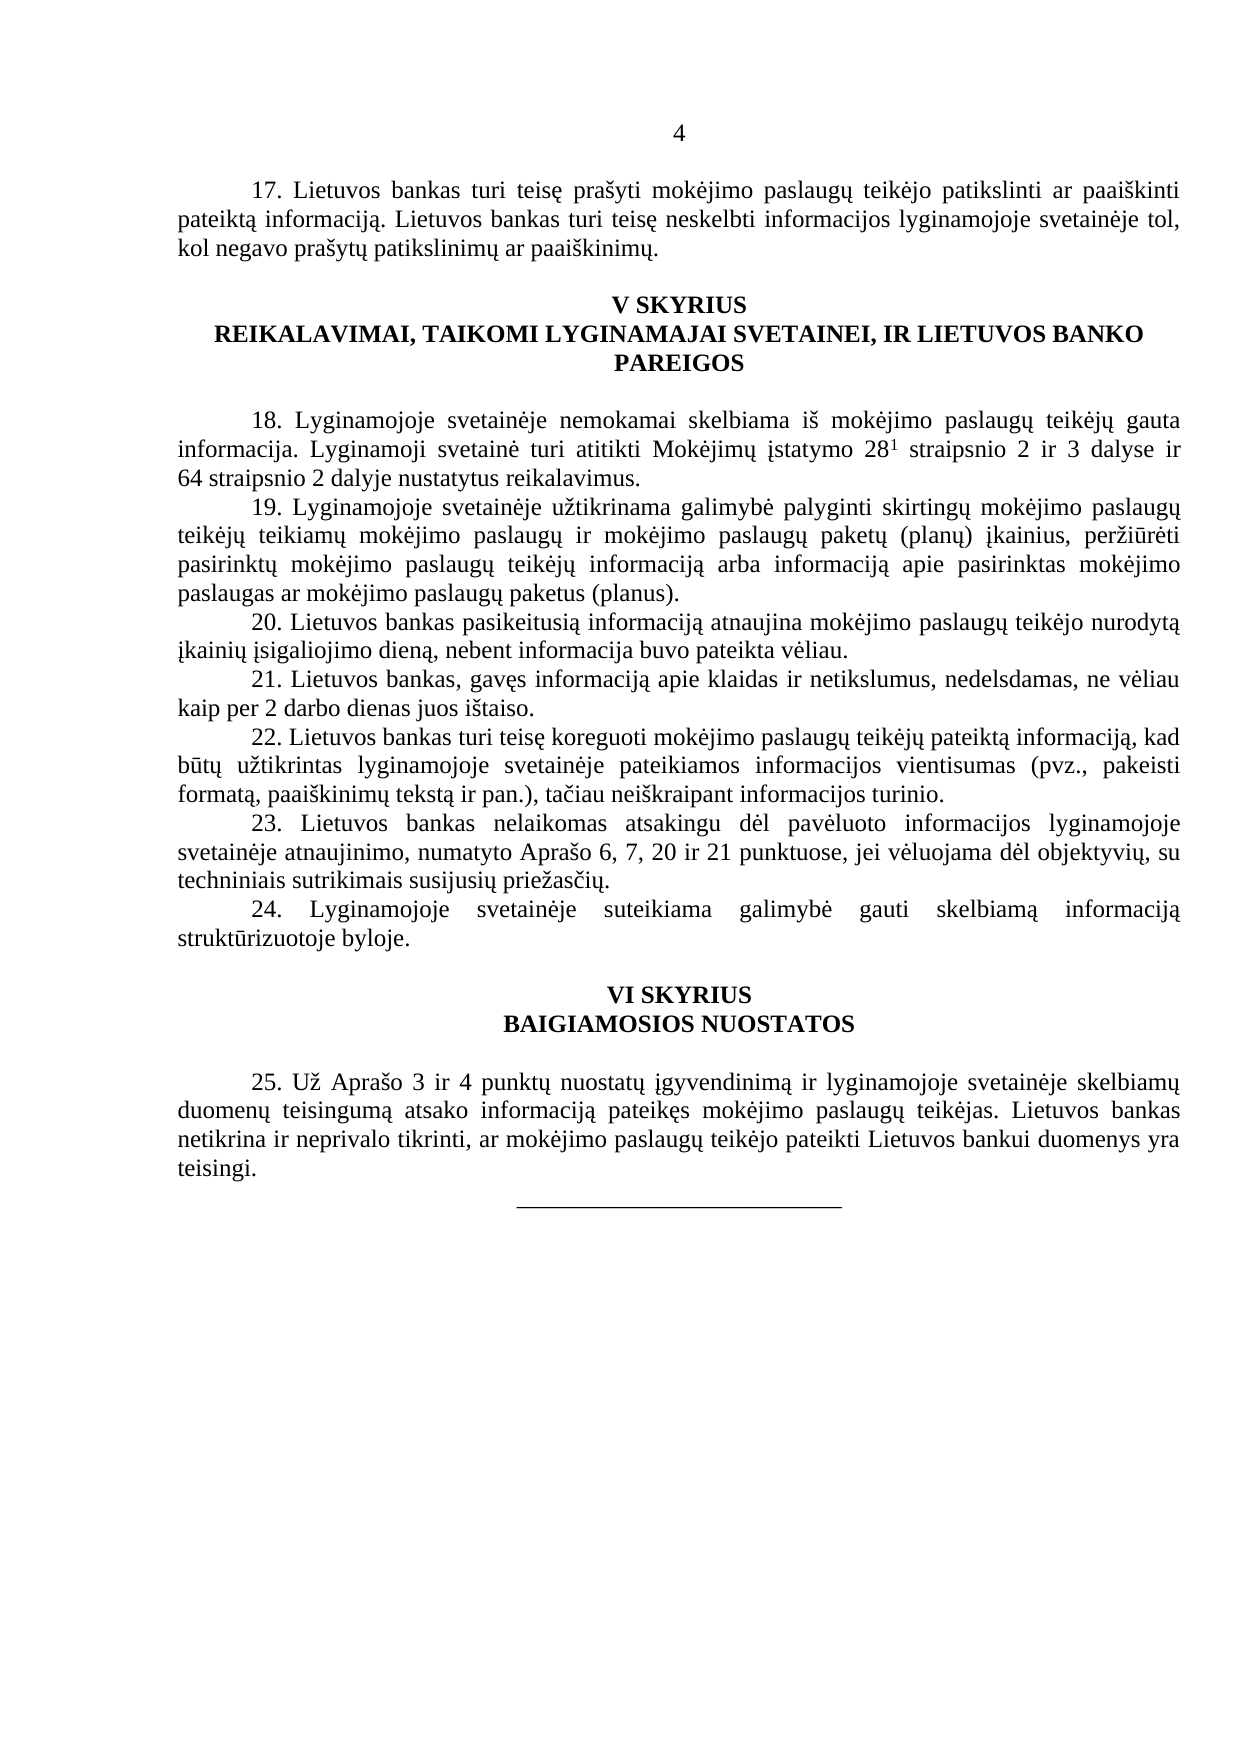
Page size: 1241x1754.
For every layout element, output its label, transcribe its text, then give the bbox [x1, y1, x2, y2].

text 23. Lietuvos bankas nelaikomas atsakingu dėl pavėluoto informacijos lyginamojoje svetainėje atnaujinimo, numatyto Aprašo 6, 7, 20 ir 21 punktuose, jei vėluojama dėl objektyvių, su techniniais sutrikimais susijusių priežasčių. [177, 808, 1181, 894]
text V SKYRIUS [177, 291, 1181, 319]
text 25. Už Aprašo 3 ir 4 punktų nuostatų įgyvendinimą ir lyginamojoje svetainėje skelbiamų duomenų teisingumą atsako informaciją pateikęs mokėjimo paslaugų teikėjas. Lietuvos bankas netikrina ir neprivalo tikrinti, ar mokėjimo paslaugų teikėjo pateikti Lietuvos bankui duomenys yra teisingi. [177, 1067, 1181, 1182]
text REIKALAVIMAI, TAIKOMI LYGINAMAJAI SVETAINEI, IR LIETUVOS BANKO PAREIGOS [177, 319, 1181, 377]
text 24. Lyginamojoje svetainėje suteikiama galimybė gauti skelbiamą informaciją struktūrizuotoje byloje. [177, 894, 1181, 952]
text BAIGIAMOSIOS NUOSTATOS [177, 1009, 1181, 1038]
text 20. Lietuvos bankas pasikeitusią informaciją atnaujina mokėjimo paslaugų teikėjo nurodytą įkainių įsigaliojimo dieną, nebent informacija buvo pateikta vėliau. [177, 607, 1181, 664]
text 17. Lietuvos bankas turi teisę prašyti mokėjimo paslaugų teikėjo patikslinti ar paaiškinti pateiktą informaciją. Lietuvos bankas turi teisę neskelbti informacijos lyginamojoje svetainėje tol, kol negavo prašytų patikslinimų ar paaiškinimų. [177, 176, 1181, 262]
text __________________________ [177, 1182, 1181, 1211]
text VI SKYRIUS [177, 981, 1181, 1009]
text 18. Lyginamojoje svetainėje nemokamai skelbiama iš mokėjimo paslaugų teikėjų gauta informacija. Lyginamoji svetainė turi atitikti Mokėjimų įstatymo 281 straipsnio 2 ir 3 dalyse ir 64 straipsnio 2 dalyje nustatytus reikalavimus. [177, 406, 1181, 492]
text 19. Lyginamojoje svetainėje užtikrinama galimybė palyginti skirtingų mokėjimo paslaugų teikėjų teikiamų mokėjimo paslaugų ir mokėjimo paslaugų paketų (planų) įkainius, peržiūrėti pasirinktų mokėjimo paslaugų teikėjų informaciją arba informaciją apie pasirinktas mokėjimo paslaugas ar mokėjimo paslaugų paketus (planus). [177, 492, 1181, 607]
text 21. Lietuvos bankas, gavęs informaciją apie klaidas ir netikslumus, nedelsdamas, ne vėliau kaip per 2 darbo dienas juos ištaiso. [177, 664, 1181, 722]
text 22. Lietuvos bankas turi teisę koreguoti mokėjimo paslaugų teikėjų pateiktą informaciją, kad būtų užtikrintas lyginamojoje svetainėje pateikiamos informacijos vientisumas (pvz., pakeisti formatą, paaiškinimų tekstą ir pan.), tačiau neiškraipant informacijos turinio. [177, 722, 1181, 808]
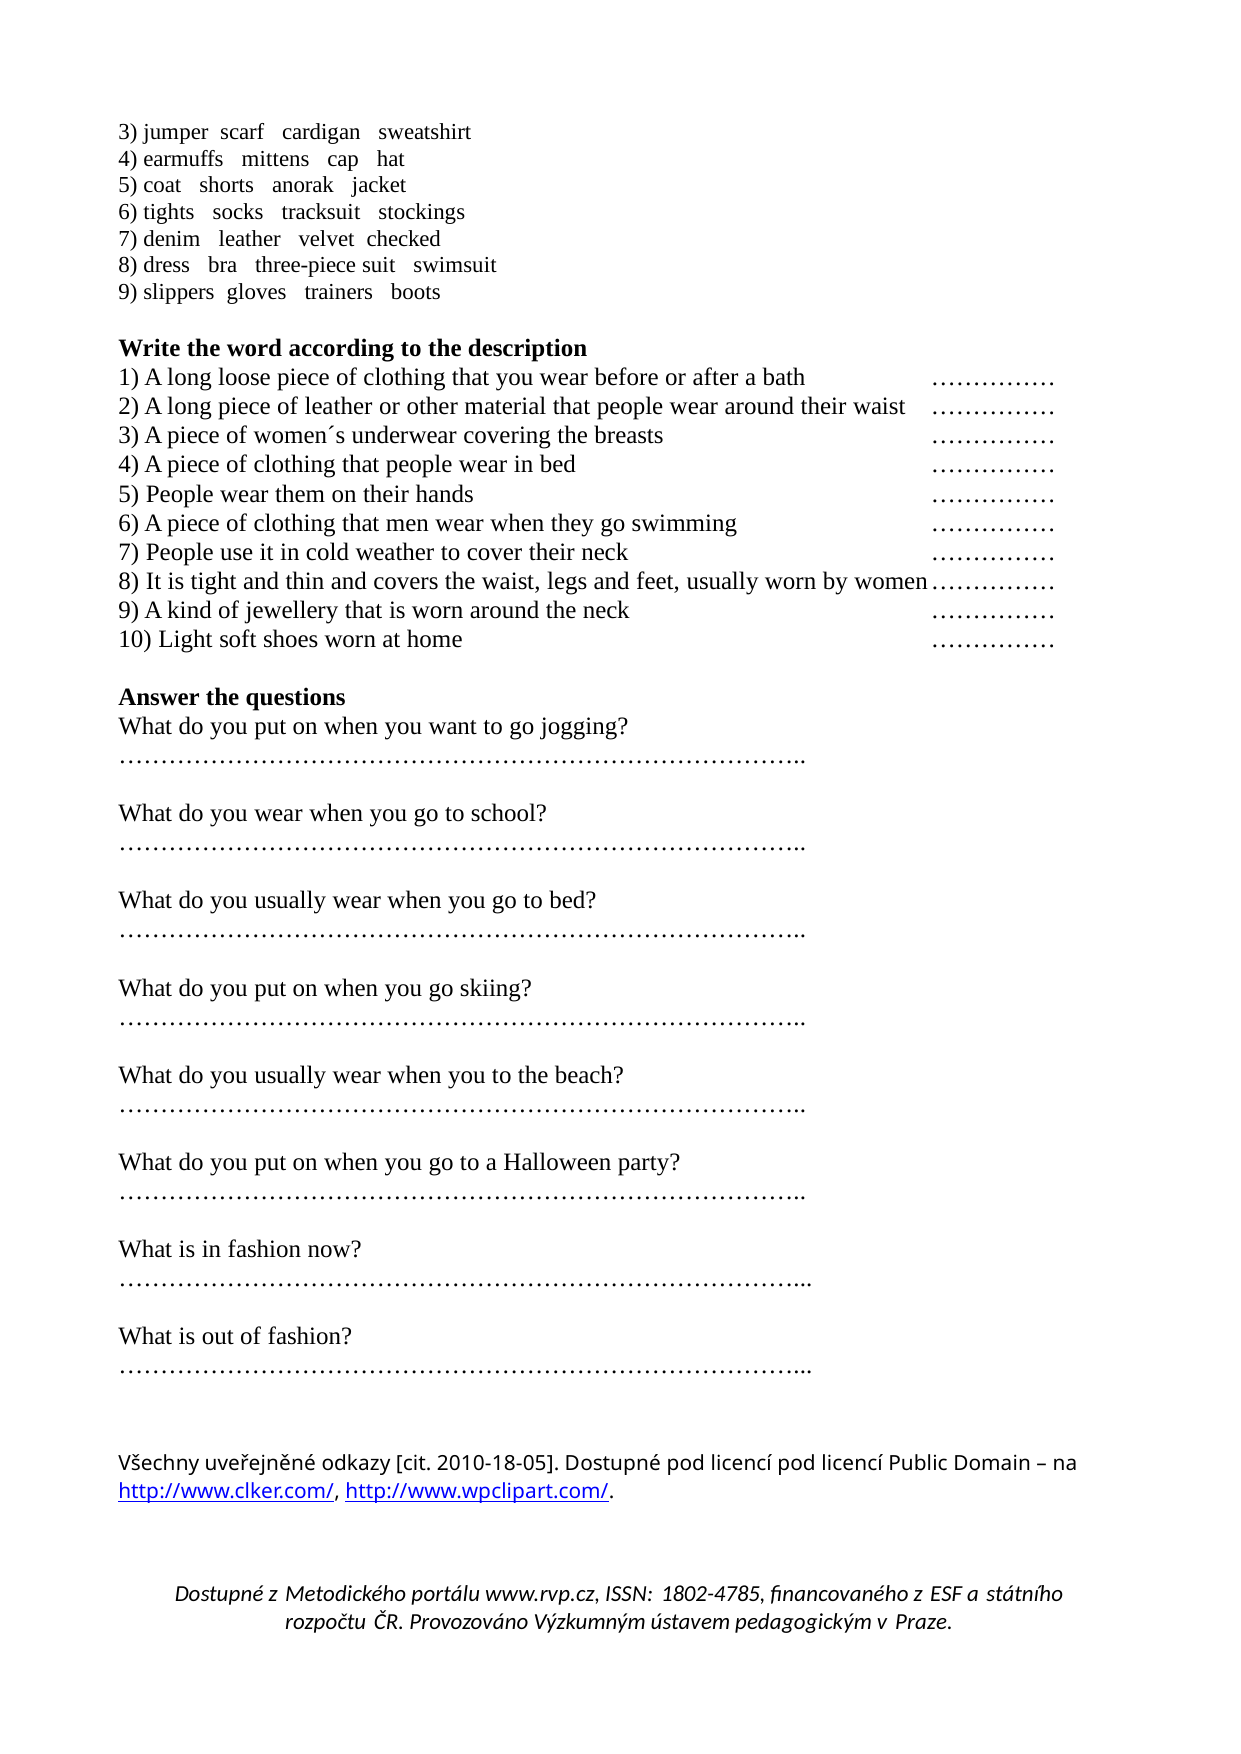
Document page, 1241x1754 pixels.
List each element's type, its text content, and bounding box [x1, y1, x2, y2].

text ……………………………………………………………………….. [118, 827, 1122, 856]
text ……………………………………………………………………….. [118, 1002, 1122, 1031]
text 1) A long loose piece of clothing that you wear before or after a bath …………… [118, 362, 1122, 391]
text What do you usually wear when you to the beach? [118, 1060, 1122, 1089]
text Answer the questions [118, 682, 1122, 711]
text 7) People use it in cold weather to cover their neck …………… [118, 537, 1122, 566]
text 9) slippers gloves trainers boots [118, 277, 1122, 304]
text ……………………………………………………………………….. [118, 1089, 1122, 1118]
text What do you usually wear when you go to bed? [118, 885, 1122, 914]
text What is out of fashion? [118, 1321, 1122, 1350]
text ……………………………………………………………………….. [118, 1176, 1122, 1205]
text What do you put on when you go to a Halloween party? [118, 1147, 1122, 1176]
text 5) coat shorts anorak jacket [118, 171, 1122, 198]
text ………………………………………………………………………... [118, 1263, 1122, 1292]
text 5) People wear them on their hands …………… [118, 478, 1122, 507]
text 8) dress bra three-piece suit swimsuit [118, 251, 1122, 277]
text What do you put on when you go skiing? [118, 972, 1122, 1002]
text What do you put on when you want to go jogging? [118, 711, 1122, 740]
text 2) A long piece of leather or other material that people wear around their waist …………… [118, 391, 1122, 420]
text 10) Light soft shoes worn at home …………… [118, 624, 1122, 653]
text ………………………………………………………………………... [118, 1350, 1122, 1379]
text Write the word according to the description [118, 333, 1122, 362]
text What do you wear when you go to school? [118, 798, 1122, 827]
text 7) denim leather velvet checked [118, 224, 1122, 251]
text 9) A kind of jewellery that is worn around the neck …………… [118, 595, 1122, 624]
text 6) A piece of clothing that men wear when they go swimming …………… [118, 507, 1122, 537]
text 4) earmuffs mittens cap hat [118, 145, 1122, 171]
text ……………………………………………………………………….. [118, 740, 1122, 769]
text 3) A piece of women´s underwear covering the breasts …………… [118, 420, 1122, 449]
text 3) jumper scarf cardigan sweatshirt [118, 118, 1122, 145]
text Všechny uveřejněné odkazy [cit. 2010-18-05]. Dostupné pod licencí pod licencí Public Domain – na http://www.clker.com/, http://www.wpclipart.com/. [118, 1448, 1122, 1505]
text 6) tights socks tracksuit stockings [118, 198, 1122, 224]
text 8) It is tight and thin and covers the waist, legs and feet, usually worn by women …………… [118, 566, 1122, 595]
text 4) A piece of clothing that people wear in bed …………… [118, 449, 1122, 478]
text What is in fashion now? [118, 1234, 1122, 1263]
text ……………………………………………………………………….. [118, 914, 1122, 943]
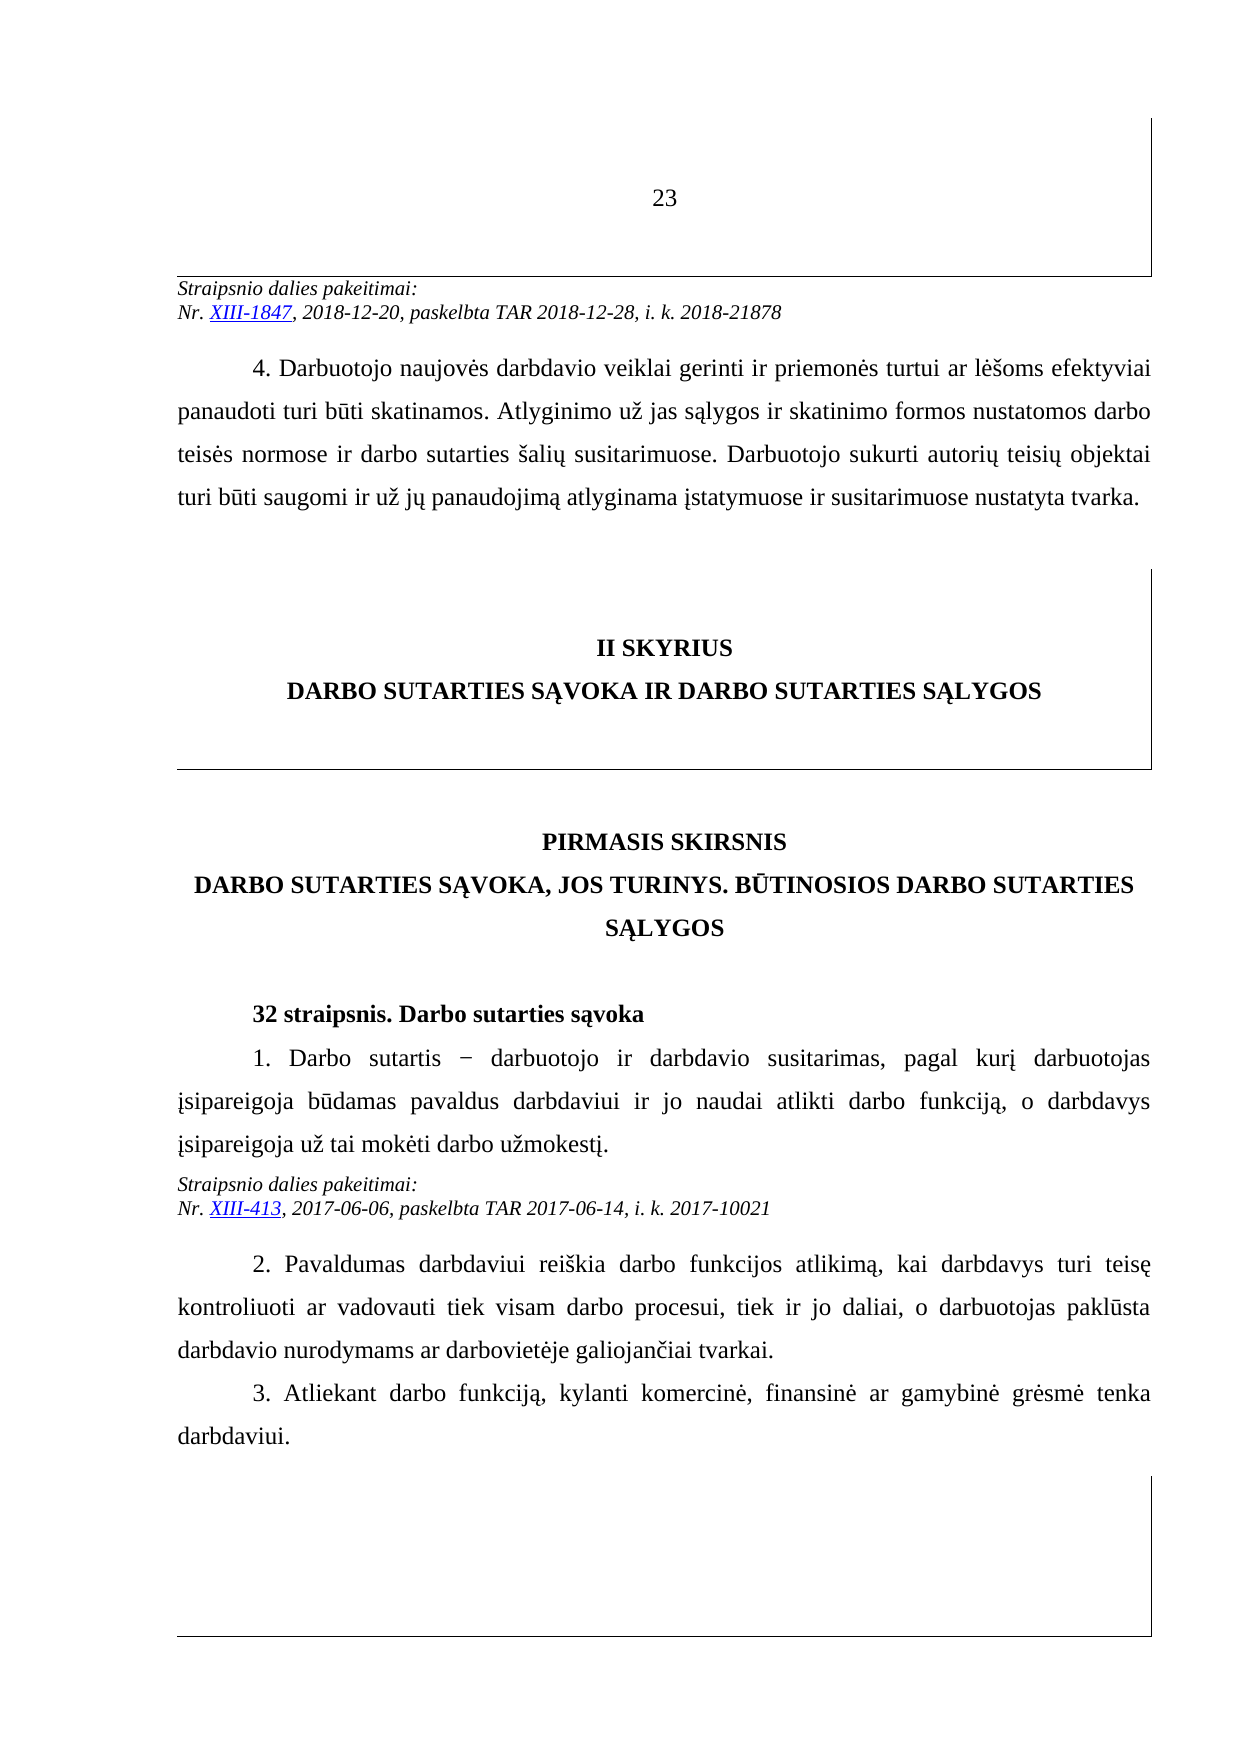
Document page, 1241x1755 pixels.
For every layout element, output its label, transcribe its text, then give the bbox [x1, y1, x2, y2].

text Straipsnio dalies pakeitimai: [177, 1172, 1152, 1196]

*Job:*
Rewrite the items starting at the line that has "text ……………………………………………………………………….. [118, 827, 1122, 856]" and ending after the line that has "text What do you put on when you want", changing "skiing" to "ice skating" and leaving everything else as it is. Give only those lines.

*The result:*
text ……………………………………………………………………….. [118, 827, 1122, 856]
text ……………………………………………………………………….. [118, 1002, 1122, 1031]
text 1) A long loose piece of clothing that you wear before or after a bath …………… [118, 362, 1122, 391]
text What do you usually wear when you to the beach? [118, 1060, 1122, 1089]
text Answer the questions [118, 682, 1122, 711]
text 7) People use it in cold weather to cover their neck …………… [118, 537, 1122, 566]
text 9) slippers gloves trainers boots [118, 277, 1122, 304]
text ……………………………………………………………………….. [118, 1089, 1122, 1118]
text What do you usually wear when you go to bed? [118, 885, 1122, 914]
text What is out of fashion? [118, 1321, 1122, 1350]
text ……………………………………………………………………….. [118, 1176, 1122, 1205]
text What do you put on when you go to a Halloween party? [118, 1147, 1122, 1176]
text 5) coat shorts anorak jacket [118, 171, 1122, 198]
text ………………………………………………………………………... [118, 1263, 1122, 1292]
text 5) People wear them on their hands …………… [118, 478, 1122, 507]
text 8) dress bra three-piece suit swimsuit [118, 251, 1122, 277]
text What do you put on when you go ice skating? [118, 972, 1122, 1002]
text What do you put on when you want to go jogging? [118, 711, 1122, 740]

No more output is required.